_RECORDED INFORMATION_.
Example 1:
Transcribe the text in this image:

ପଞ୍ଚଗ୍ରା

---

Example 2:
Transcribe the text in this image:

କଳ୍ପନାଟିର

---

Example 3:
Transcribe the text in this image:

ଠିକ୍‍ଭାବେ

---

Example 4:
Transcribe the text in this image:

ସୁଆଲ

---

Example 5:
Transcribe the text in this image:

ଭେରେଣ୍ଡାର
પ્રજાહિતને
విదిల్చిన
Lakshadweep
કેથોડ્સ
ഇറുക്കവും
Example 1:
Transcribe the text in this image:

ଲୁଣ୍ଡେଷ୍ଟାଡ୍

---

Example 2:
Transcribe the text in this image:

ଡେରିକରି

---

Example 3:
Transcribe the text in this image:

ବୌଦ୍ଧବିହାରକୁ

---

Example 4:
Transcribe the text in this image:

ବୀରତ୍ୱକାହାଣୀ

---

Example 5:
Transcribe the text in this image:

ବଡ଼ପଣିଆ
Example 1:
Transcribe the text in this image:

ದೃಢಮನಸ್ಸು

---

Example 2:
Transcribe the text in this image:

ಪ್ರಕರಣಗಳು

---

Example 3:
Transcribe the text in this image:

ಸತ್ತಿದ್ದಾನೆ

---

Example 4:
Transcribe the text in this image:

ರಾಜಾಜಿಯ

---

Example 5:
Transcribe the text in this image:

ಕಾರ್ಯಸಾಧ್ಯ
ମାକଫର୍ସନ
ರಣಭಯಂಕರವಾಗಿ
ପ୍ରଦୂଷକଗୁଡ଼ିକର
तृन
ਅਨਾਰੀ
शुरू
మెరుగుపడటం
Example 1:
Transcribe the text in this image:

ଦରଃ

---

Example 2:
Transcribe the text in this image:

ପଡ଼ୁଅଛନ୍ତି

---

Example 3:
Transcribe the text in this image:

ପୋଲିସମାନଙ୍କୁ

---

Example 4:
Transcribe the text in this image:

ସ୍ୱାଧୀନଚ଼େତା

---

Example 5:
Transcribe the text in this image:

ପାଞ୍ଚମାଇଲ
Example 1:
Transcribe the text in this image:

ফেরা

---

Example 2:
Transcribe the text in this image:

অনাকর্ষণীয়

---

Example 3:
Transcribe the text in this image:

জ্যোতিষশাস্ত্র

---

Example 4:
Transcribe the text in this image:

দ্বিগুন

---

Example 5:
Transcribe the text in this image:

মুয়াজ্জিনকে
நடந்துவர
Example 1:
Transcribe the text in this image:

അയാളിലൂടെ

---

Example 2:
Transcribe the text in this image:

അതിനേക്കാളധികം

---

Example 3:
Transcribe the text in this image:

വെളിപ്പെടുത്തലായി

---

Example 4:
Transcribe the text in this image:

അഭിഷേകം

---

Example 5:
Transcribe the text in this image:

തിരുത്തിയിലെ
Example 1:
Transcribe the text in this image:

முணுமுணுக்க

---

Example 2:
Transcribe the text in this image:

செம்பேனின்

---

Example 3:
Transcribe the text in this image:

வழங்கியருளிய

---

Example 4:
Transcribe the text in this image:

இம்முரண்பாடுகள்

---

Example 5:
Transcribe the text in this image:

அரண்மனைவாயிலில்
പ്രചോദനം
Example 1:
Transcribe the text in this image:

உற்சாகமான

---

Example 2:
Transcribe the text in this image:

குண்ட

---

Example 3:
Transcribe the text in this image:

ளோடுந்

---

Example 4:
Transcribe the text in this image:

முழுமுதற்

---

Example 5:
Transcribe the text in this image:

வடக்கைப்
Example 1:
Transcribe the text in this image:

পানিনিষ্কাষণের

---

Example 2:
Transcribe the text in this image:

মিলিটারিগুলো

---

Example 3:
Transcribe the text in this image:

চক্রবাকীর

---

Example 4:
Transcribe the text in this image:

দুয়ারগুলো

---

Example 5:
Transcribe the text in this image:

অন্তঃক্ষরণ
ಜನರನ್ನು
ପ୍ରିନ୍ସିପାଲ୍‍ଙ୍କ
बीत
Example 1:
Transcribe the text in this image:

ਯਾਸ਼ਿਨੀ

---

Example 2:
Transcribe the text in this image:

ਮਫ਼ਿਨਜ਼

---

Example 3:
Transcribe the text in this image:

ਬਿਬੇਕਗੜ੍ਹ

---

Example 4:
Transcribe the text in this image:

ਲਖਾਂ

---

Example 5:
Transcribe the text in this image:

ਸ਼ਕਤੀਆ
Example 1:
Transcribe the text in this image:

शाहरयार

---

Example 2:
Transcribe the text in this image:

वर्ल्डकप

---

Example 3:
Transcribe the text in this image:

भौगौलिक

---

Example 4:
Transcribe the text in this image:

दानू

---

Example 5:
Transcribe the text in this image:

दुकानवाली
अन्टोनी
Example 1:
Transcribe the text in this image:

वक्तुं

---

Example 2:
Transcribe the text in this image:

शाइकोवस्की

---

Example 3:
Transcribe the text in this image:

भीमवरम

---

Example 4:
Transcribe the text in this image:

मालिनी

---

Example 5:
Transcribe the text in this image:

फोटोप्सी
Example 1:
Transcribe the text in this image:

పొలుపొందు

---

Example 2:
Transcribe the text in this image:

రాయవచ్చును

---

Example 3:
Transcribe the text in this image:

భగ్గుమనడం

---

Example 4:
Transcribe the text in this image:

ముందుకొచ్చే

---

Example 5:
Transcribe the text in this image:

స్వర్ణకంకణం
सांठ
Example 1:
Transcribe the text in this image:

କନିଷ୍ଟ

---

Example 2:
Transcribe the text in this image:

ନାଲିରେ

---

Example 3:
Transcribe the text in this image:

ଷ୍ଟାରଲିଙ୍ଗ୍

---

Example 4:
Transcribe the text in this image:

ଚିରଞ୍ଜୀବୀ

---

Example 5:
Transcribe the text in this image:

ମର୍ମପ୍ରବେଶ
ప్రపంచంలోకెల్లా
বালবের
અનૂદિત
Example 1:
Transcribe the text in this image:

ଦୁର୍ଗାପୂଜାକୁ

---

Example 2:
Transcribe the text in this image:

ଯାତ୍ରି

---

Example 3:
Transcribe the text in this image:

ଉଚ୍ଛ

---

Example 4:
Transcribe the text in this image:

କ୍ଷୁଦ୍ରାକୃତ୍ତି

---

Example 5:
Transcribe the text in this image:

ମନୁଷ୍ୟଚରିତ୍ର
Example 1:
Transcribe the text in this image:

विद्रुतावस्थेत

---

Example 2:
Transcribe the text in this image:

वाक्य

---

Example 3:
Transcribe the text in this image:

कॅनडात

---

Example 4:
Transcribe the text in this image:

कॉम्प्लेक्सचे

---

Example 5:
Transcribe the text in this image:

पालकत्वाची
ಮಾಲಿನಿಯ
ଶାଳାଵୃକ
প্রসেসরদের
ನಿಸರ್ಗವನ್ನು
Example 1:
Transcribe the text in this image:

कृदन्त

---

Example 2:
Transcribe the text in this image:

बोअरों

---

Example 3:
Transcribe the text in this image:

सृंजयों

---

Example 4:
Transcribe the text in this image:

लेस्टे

_WORK TO COMPLETE_.
The task requires that all the material be restated word for word.

_EXERCISE OUTPUT_.
Example 1:
Transcribe the text in this image:

ପଞ୍ଚଗ୍ରା

---

Example 2:
Transcribe the text in this image:

କଳ୍ପନାଟିର

---

Example 3:
Transcribe the text in this image:

ଠିକ୍‍ଭାବେ

---

Example 4:
Transcribe the text in this image:

ସୁଆଲ

---

Example 5:
Transcribe the text in this image:

ଭେରେଣ୍ଡାର
પ્રજાહિતને
విదిల్చిన
Lakshadweep
કેથોડ્સ
ഇറുക്കവും
Example 1:
Transcribe the text in this image:

ଲୁଣ୍ଡେଷ୍ଟାଡ୍

---

Example 2:
Transcribe the text in this image:

ଡେରିକରି

---

Example 3:
Transcribe the text in this image:

ବୌଦ୍ଧବିହାରକୁ

---

Example 4:
Transcribe the text in this image:

ବୀରତ୍ୱକାହାଣୀ

---

Example 5:
Transcribe the text in this image:

ବଡ଼ପଣିଆ
Example 1:
Transcribe the text in this image:

ದೃಢಮನಸ್ಸು

---

Example 2:
Transcribe the text in this image:

ಪ್ರಕರಣಗಳು

---

Example 3:
Transcribe the text in this image:

ಸತ್ತಿದ್ದಾನೆ

---

Example 4:
Transcribe the text in this image:

ರಾಜಾಜಿಯ

---

Example 5:
Transcribe the text in this image:

ಕಾರ್ಯಸಾಧ್ಯ
ମାକଫର୍ସନ
ರಣಭಯಂಕರವಾಗಿ
ପ୍ରଦୂଷକଗୁଡ଼ିକର
तृन
ਅਨਾਰੀ
शुरू
మెరుగుపడటం
Example 1:
Transcribe the text in this image:

ଦରଃ

---

Example 2:
Transcribe the text in this image:

ପଡ଼ୁଅଛନ୍ତି

---

Example 3:
Transcribe the text in this image:

ପୋଲିସମାନଙ୍କୁ

---

Example 4:
Transcribe the text in this image:

ସ୍ୱାଧୀନଚ଼େତା

---

Example 5:
Transcribe the text in this image:

ପାଞ୍ଚମାଇଲ
Example 1:
Transcribe the text in this image:

ফেরা

---

Example 2:
Transcribe the text in this image:

অনাকর্ষণীয়

---

Example 3:
Transcribe the text in this image:

জ্যোতিষশাস্ত্র

---

Example 4:
Transcribe the text in this image:

দ্বিগুন

---

Example 5:
Transcribe the text in this image:

মুয়াজ্জিনকে
நடந்துவர
Example 1:
Transcribe the text in this image:

അയാളിലൂടെ

---

Example 2:
Transcribe the text in this image:

അതിനേക്കാളധികം

---

Example 3:
Transcribe the text in this image:

വെളിപ്പെടുത്തലായി

---

Example 4:
Transcribe the text in this image:

അഭിഷേകം

---

Example 5:
Transcribe the text in this image:

തിരുത്തിയിലെ
Example 1:
Transcribe the text in this image:

முணுமுணுக்க

---

Example 2:
Transcribe the text in this image:

செம்பேனின்

---

Example 3:
Transcribe the text in this image:

வழங்கியருளிய

---

Example 4:
Transcribe the text in this image:

இம்முரண்பாடுகள்

---

Example 5:
Transcribe the text in this image:

அரண்மனைவாயிலில்
പ്രചോദനം
Example 1:
Transcribe the text in this image:

உற்சாகமான

---

Example 2:
Transcribe the text in this image:

குண்ட

---

Example 3:
Transcribe the text in this image:

ளோடுந்

---

Example 4:
Transcribe the text in this image:

முழுமுதற்

---

Example 5:
Transcribe the text in this image:

வடக்கைப்
Example 1:
Transcribe the text in this image:

পানিনিষ্কাষণের

---

Example 2:
Transcribe the text in this image:

মিলিটারিগুলো

---

Example 3:
Transcribe the text in this image:

চক্রবাকীর

---

Example 4:
Transcribe the text in this image:

দুয়ারগুলো

---

Example 5:
Transcribe the text in this image:

অন্তঃক্ষরণ
ಜನರನ್ನು
ପ୍ରିନ୍ସିପାଲ୍‍ଙ୍କ
बीत
Example 1:
Transcribe the text in this image:

ਯਾਸ਼ਿਨੀ

---

Example 2:
Transcribe the text in this image:

ਮਫ਼ਿਨਜ਼

---

Example 3:
Transcribe the text in this image:

ਬਿਬੇਕਗੜ੍ਹ

---

Example 4:
Transcribe the text in this image:

ਲਖਾਂ

---

Example 5:
Transcribe the text in this image:

ਸ਼ਕਤੀਆ
Example 1:
Transcribe the text in this image:

शाहरयार

---

Example 2:
Transcribe the text in this image:

वर्ल्डकप

---

Example 3:
Transcribe the text in this image:

भौगौलिक

---

Example 4:
Transcribe the text in this image:

दानू

---

Example 5:
Transcribe the text in this image:

दुकानवाली
अन्टोनी
Example 1:
Transcribe the text in this image:

वक्तुं

---

Example 2:
Transcribe the text in this image:

शाइकोवस्की

---

Example 3:
Transcribe the text in this image:

भीमवरम

---

Example 4:
Transcribe the text in this image:

मालिनी

---

Example 5:
Transcribe the text in this image:

फोटोप्सी
Example 1:
Transcribe the text in this image:

పొలుపొందు

---

Example 2:
Transcribe the text in this image:

రాయవచ్చును

---

Example 3:
Transcribe the text in this image:

భగ్గుమనడం

---

Example 4:
Transcribe the text in this image:

ముందుకొచ్చే

---

Example 5:
Transcribe the text in this image:

స్వర్ణకంకణం
सांठ
Example 1:
Transcribe the text in this image:

କନିଷ୍ଟ

---

Example 2:
Transcribe the text in this image:

ନାଲିରେ

---

Example 3:
Transcribe the text in this image:

ଷ୍ଟାରଲିଙ୍ଗ୍

---

Example 4:
Transcribe the text in this image:

ଚିରଞ୍ଜୀବୀ

---

Example 5:
Transcribe the text in this image:

ମର୍ମପ୍ରବେଶ
ప్రపంచంలోకెల్లా
বালবের
અનૂદિત
Example 1:
Transcribe the text in this image:

ଦୁର୍ଗାପୂଜାକୁ

---

Example 2:
Transcribe the text in this image:

ଯାତ୍ରି

---

Example 3:
Transcribe the text in this image:

ଉଚ୍ଛ

---

Example 4:
Transcribe the text in this image:

କ୍ଷୁଦ୍ରାକୃତ୍ତି

---

Example 5:
Transcribe the text in this image:

ମନୁଷ୍ୟଚରିତ୍ର
Example 1:
Transcribe the text in this image:

विद्रुतावस्थेत

---

Example 2:
Transcribe the text in this image:

वाक्य

---

Example 3:
Transcribe the text in this image:

कॅनडात

---

Example 4:
Transcribe the text in this image:

कॉम्प्लेक्सचे

---

Example 5:
Transcribe the text in this image:

पालकत्वाची
ಮಾಲಿನಿಯ
ଶାଳାଵୃକ
প্রসেসরদের
ನಿಸರ್ಗವನ್ನು
Example 1:
Transcribe the text in this image:

कृदन्त

---

Example 2:
Transcribe the text in this image:

बोअरों

---

Example 3:
Transcribe the text in this image:

सृंजयों

---

Example 4:
Transcribe the text in this image:

लेस्टे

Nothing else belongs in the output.